Landon crossed his arms and leaned back, satisfied that his shot had landed.

“It is,” I insisted.

He shook his head. “No. It’s the exact fucking same. You loved being a bestselling author. I thought we were going to have to hire a professional to deflate your huge fucking head. But then it wasn’t so easy to write the next one. Your editor wasn’t sucking your dick over the pages you sent in. So what did you do?”

I hadn’t opened the draft in months. I was waiting for inspiration to strike. “I put it on the backburner,” I said stiffly.

Landon walked his index and middle finger across the table, his eyebrows raised.

I stared at them until they hit the edge of the table. Maybe it was true. Maybe I’d given up too easily on Noemi. Maybe I hadn’t tried hard enough with my second book. But what the hell did any of it have to do with Destiny?

“Aren’t your parents psychologists?” Landon asked, exasperation threading his voice. He’d picked up and put down his own burger a few times now. He wanted to eat, not keep dragging a horse’s head down to water, trying to make the damn nag take a drink. “You finally found something you can’t walk away from. Can’t give up on. But you don’t know how to fucking fight for it, so you’re just sitting on your ass, letting assholes like that paparazzi get in your face.” He took a big bite of his burger, but I could tell by how quickly he chewed he’d thought of something else to say. I waited, hoping it was advice or a mea culpa or something more palatable than what he’d given me so far.

“It’s pathetic,” Landon was finally able to pronounce, his voice rising. “Fucking pathetic.”

The kids two tables away looked over.

“Sorry,” Landon muttered.

I stared at my untouched burger while Landon ate his. What he wasn’t getting, what he didn’t understand, was that fixing shit was my way of fighting. If it was a martial art, I’d be a black belt. But I couldn’t fix it when I was the problem. The best I could do was stay away.

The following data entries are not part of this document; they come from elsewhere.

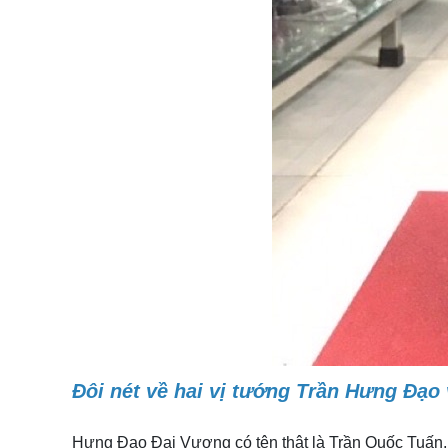
Đôi nét về hai vị tướng Trần Hưng Đạo
Hưng Đạo Đại Vương có tên thật là Trần Quốc Tuấn, l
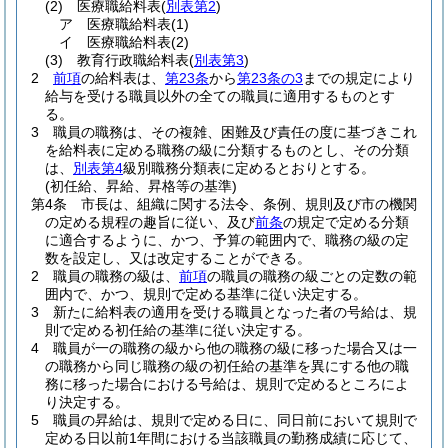
(2)
医療職給料表
(
別表第2
)
ア
医療職給料表
(1)
イ
医療職給料表
(2)
(3)
教育行政職給料表
(
別表第3
)
2
前項
の給料表は、
第23条
から
第23条の3
までの規定により
給与を受ける職員以外の全ての職員に適用するものとす
る。
3
職員の職務は、その複雑、困難及び責任の度に基づきこれ
を給料表に定める職務の級に分類するものとし、その分類
は、
別表第4
級別職務分類表に定めるとおりとする。
(初任給、昇給、昇格等の基準)
第4条
市長は、組織に関する法令、条例、規則及び市の機関
の定める規程の趣旨に従い、及び
前条
の規定で定める分類
に適合するように、かつ、予算の範囲内で、職務の級の定
数を設定し、又は改定することができる。
2
職員の職務の級は、
前項
の職員の職務の級ごとの定数の範
囲内で、かつ、規則で定める基準に従い決定する。
3
新たに給料表の適用を受ける職員となった者の号給は、規
則で定める初任給の基準に従い決定する。
4
職員が一の職務の級から他の職務の級に移った場合又は一
の職務から同じ職務の級の初任給の基準を異にする他の職
務に移った場合における号給は、規則で定めるところによ
り決定する。
5
職員の昇給は、規則で定める日に、同日前において規則で
定める日以前1年間における当該職員の勤務成績に応じて、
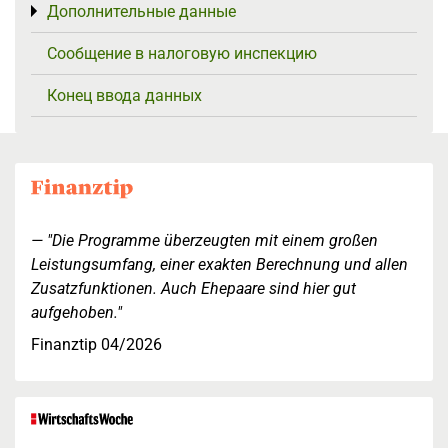
Дополнительные данные
Toggle menu
Сообщение в налоговую инспекцию
Конец ввода данных
"Die Programme überzeugten mit einem großen
Leistungsumfang, einer exakten Berechnung und allen
Zusatzfunktionen. Auch Ehepaare sind hier gut
aufgehoben."
Finanztip 04/2026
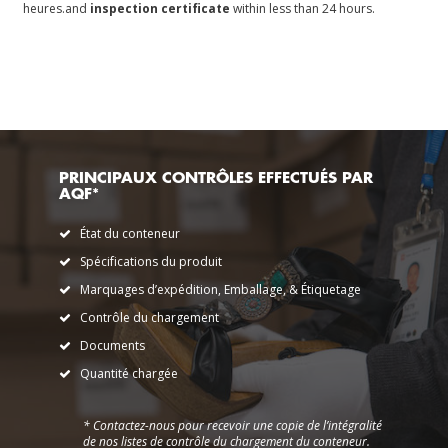
heures.
and
inspection certificate
within less than 24 hours.
PRINCIPAUX CONTRÔLES EFFECTUÉS PAR
AQF*
État du conteneur
Spécifications du produit
Marquages d’expédition, Emballage, & Étiquetage
Contrôle du chargement
Documents
Quantité chargée
* Contactez-nous pour recevoir une copie de l’intégralité
de nos listes de contrôle du chargement du conteneur.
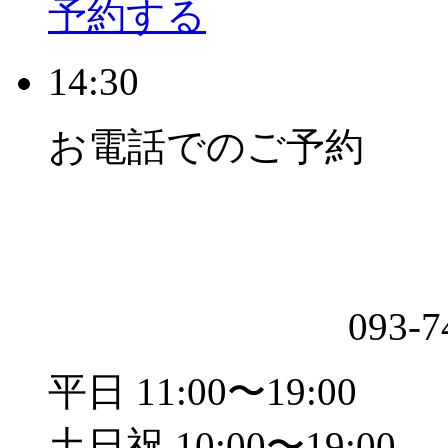
予約する
14:30
お電話でのご予約
093-7
平日 11:00〜19:00
土日祝 10:00〜19:00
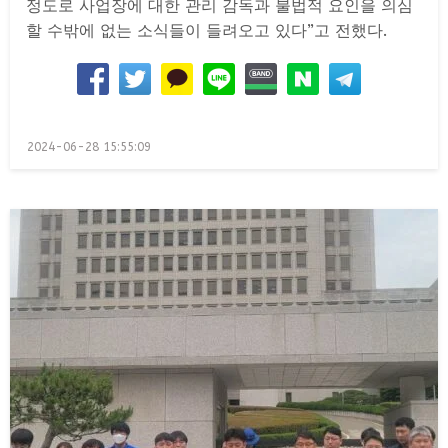
정도로 사업장에 대한 관리 감독과 불법적 요인을 의심
할 수밖에 없는 소식들이 들려오고 있다”고 전했다.
Posted
2024-06-28 15:55:09
on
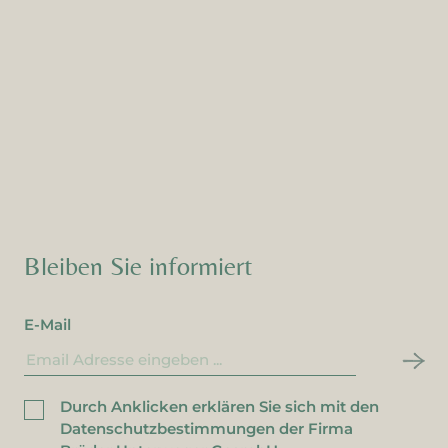
len Dank für die Registrierung bei unserem Newsletter!
ler beim Newsletter
ler bei der Newsletteranmeldung. Die E-Mail-Adresse ist be
striert.
Bleiben Sie informiert
E-Mail
Durch Anklicken erklären Sie sich mit den
Datenschutzbestimmungen der Firma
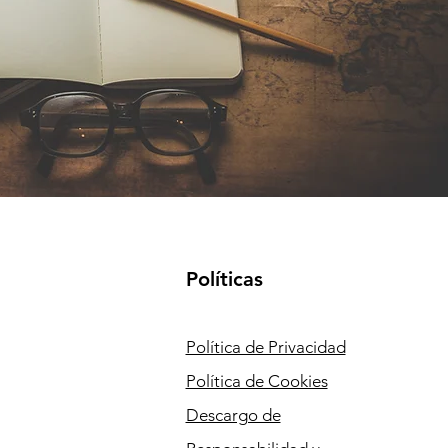
Políticas
Política de Privacidad
Política de Cookies
Descargo de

He called it giving up, but I called it the only bit of damage control I could give Destiny now.

“I think you’re chicken shit,” Landon said when I tried to explain it. “Go to her, tell her you fucked up and you can’t fix it, but you love her. And if it’s not enough, then fuck, Garrett, move on. But don’t just walk away again.”

“I’m not chicken shit,” I said.

“Then prove it.” Landon countered, and bit into his burger again.

32

DESTINY

I lasted a week in Colorado before I decided it was time to go home. I’d licked my wounds clean. I’d let the worst of the headlines pass. I’d rebuffed Andrew’s repeated offers to talk to the press on my behalf.

“You’re not losing out on James Bond because of me,” I told him. “If you tell them we staged our relationship, they’re going to start wondering what was in it for you.”

“I could just tell them we’d broken up,” he said.

It wouldn’t work, though. The press had pictures of Garrett and me together taken before Andrew and I had gone to an award ceremony together, hand-in-hand. I didn’t want Andrew drawing any more attention to himself than he had to. As the injured party, they’d love him even more unless he gave them a reason to deride him.